Here are players of color to watch for other postseason contenders:

National League:

St. Louis: Jason Heyward, outfield. The son of Dartmouth graduates, the “J-Hey Kid” is hitting a career high .287 since joining the Cardinals after six seasons in Atlanta.

Pittsburgh: Andrew McCutchen, outfield. A brilliant defensive player, “Cutch” was MVP in 2013 and is a contender for the same honor this season.

Chicago Cubs: Dexter Fowler, outfield. The 6-foot-4 switch hitter looks comfortable at Wrigley Field after stints with Colorado and Houston.

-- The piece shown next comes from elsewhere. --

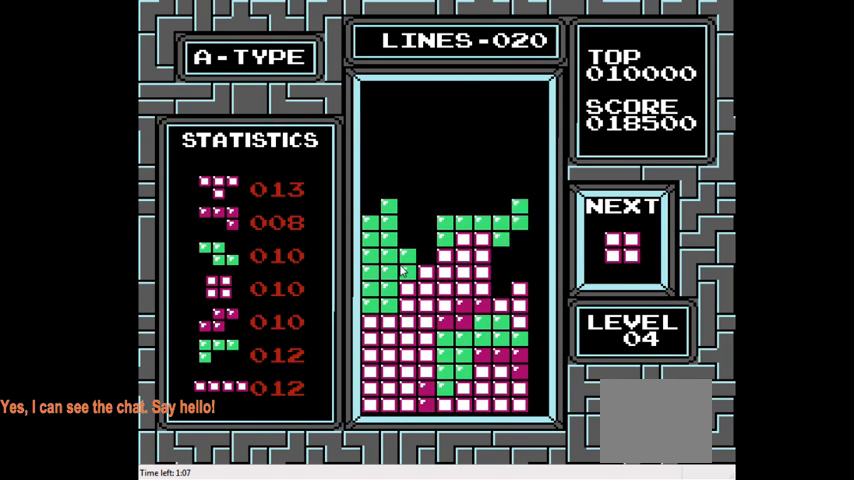
{"buttons": ["DPAD_RIGHT"], "right_stick": "center", "events": [[300, "DPAD_DOWN", "up"], [467, "DPAD_RIGHT", "down"]]}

Los Angeles: Jimmy Rollins, shortstop. Will this be the last hurrah for the 2007 MVP when he played with the Phillies? Now 36, “J-Roll” hears the footsteps of LA rookie phenom Corey Seager.

American League:

Toronto: David Price, pitcher. “The price is right” whenever the southpaw takes the mound. The powerful lefty is a Cy Young Award contender after coming over from Detroit.

Houston: Jose Altuve, second base. The 5-foot-6 Venezuelan is tough out. He led the league in hitting (.341) last year and is well over .300 again. 

Kansas City: Lorenzo Cain, outfield. He is perhaps the main reason for the Royals’ resurgence. He didn’t play baseball until his sophomore year in high school.

Texas: Prince Fielder, first base/DH. Price and his dad, Cecil, are the only father-son combination in baseball history to both have 50-homer seasons on their resumes.

New York Yankees: Dellin Betances, pitcher. Home-grown talent from Manhattan’s lower East Side, he succeeded Mariano Rivera as the Yankees’ prized reliever.